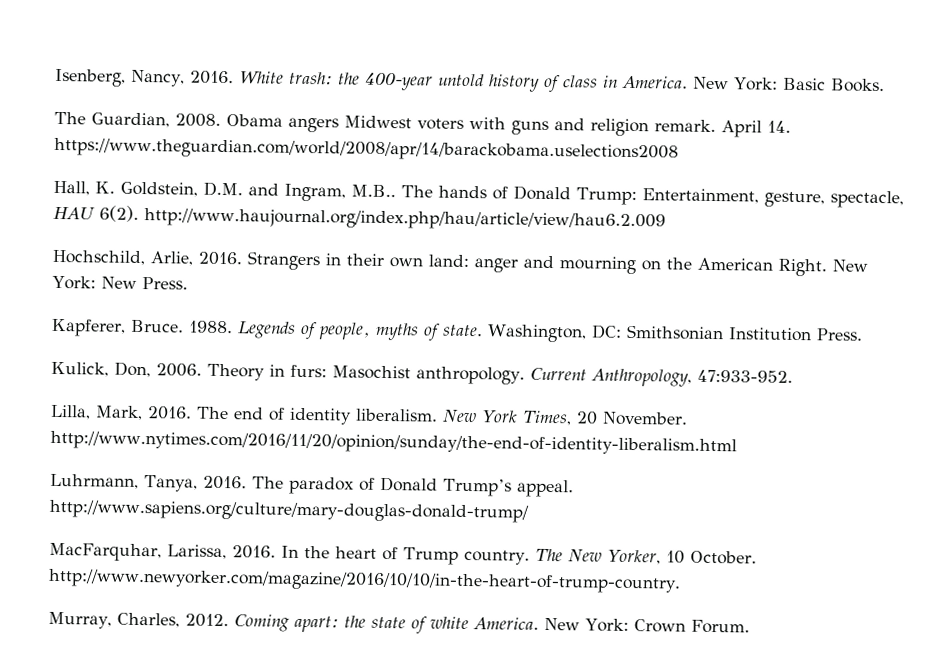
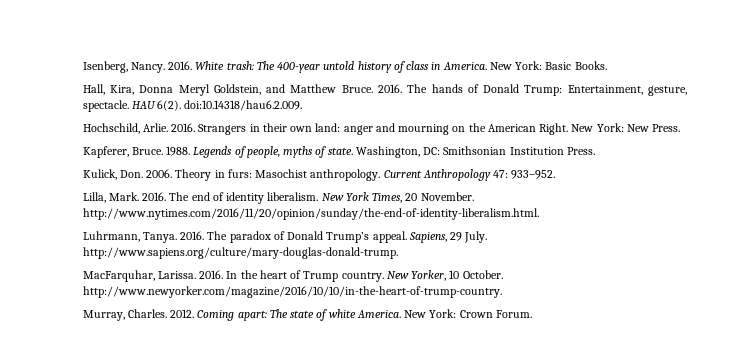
[130,69,185,87] Nancy, -> [130,62,165,73] Nancy.
[337,72,360,85] the -> [256,61,275,70] The
[53,111,791,138] [53,137,679,163] [52,180,396,202] The Guardian, 2008. Obama angers Midwest voters with guns and religion remark. April 14. https://www.theguardian.com/world/2008/apr/14/barackobama.uselections2008 // Hall, K. Goldstein, D.M. and Ingram, M.B.. -> [82,84,402,96] Hall, Kira, Donna Meryl Goldstein, and Matthew Bruce. 2016.
[829,190,904,209] spectacle, -> [82,100,129,112] spectacle.
[143,208,666,232] http://www.haujournal.org/index.php/hau/article/view/hau6.2.009 -> [184,100,303,111] doi:10.14318/hau6.2.009.
[149,251,194,266] Arlie, -> [142,123,168,132] Arlie.
[113,361,151,378] Don, -> [119,170,143,178] Don.
[590,368,793,387] Anthropology, 47:933-952. -> [422,169,556,181] Anthropology 47: 933–952.
[94,405,143,421] Mark, -> [108,192,139,201] Mark.
[49,430,737,457] http://www.nytimes.com/2016/11/20/opinion/sunday/the-end-of-identity-liberalism.html -> [82,208,539,220] http://www.nytimes.com/2016/11/20/opinion/sunday/the-end-of-identity-liberalism.html.
[143,475,198,492] Tanya, -> [142,232,177,243] Tanya.
[48,499,529,523] http://www.sapiens.org/culture/mary-douglas-donald-trump/ -> [408,231,488,243] [82,247,398,259] Sapiens, 29 July. http://www.sapiens.org/culture/mary-douglas-donald-trump.
[166,544,227,560] Larissa, -> [157,271,196,279] Larissa.
[534,548,563,562] The -> (384, 277) none
[116,612,180,628] Charles, -> [127,309,167,318] Charles.
[343,615,366,628] the -> [269,309,288,318] The

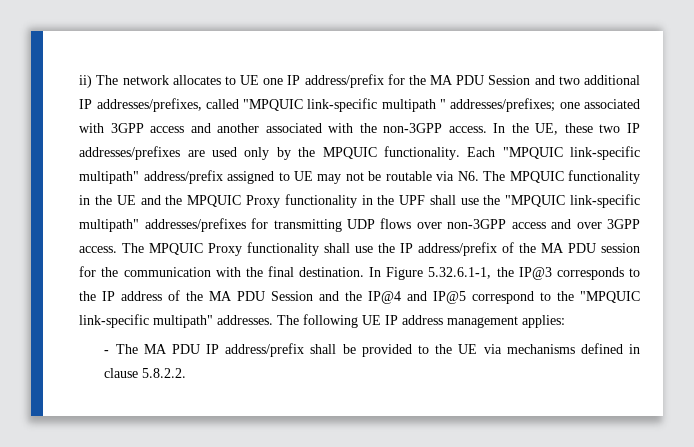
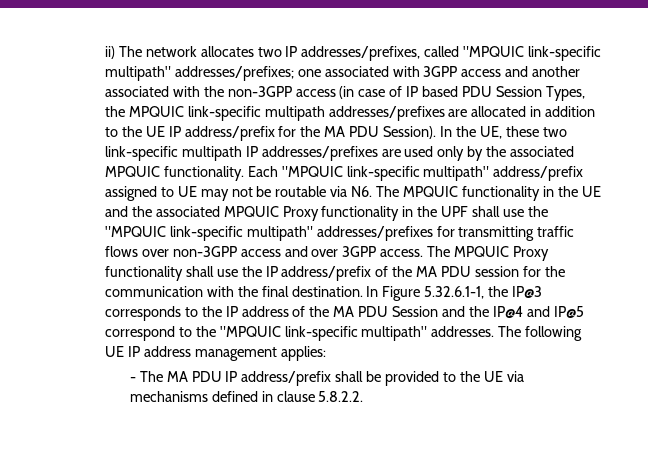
[224,74,641,88] to UE one IP address/prefix for the MA PDU Session and two additional -> [257,47,282,57] two
[381,99,447,112] multipath " -> [104,66,171,81] multipath"
[448,126,487,133] access. -> [295,86,585,101] [104,106,596,121] [104,126,437,141] access (in case of IP based PDU Session Types, the MPQUIC link-specific multipath addresses/prefixes are allocated in addition to the UE IP address/prefix for the MA PDU Session).
(621, 128) none -> [104,146,242,161] link-specific multipath
(316, 152) none -> [510,146,575,157] associated
(183, 200) none -> [155,206,220,217] associated
[346,219,375,229] UDP -> [537,226,575,237] traffic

-=-=-=-=-

▶ [YOUR INSTRUCTIONS]
Repeat the full listing above exactly, with no pictures in the copy.

▶ [RESPONSE TO THIS EXERCISE]
[130,69,185,87] Nancy, -> [130,62,165,73] Nancy.
[337,72,360,85] the -> [256,61,275,70] The
[53,111,791,138] [53,137,679,163] [52,180,396,202] The Guardian, 2008. Obama angers Midwest voters with guns and religion remark. April 14. https://www.theguardian.com/world/2008/apr/14/barackobama.uselections2008 // Hall, K. Goldstein, D.M. and Ingram, M.B.. -> [82,84,402,96] Hall, Kira, Donna Meryl Goldstein, and Matthew Bruce. 2016.
[829,190,904,209] spectacle, -> [82,100,129,112] spectacle.
[143,208,666,232] http://www.haujournal.org/index.php/hau/article/view/hau6.2.009 -> [184,100,303,111] doi:10.14318/hau6.2.009.
[149,251,194,266] Arlie, -> [142,123,168,132] Arlie.
[113,361,151,378] Don, -> [119,170,143,178] Don.
[590,368,793,387] Anthropology, 47:933-952. -> [422,169,556,181] Anthropology 47: 933–952.
[94,405,143,421] Mark, -> [108,192,139,201] Mark.
[49,430,737,457] http://www.nytimes.com/2016/11/20/opinion/sunday/the-end-of-identity-liberalism.html -> [82,208,539,220] http://www.nytimes.com/2016/11/20/opinion/sunday/the-end-of-identity-liberalism.html.
[143,475,198,492] Tanya, -> [142,232,177,243] Tanya.
[48,499,529,523] http://www.sapiens.org/culture/mary-douglas-donald-trump/ -> [408,231,488,243] [82,247,398,259] Sapiens, 29 July. http://www.sapiens.org/culture/mary-douglas-donald-trump.
[166,544,227,560] Larissa, -> [157,271,196,279] Larissa.
[534,548,563,562] The -> (384, 277) none
[116,612,180,628] Charles, -> [127,309,167,318] Charles.
[343,615,366,628] the -> [269,309,288,318] The

[224,74,641,88] to UE one IP address/prefix for the MA PDU Session and two additional -> [257,47,282,57] two
[381,99,447,112] multipath " -> [104,66,171,81] multipath"
[448,126,487,133] access. -> [295,86,585,101] [104,106,596,121] [104,126,437,141] access (in case of IP based PDU Session Types, the MPQUIC link-specific multipath addresses/prefixes are allocated in addition to the UE IP address/prefix for the MA PDU Session).
(621, 128) none -> [104,146,242,161] link-specific multipath
(316, 152) none -> [510,146,575,157] associated
(183, 200) none -> [155,206,220,217] associated
[346,219,375,229] UDP -> [537,226,575,237] traffic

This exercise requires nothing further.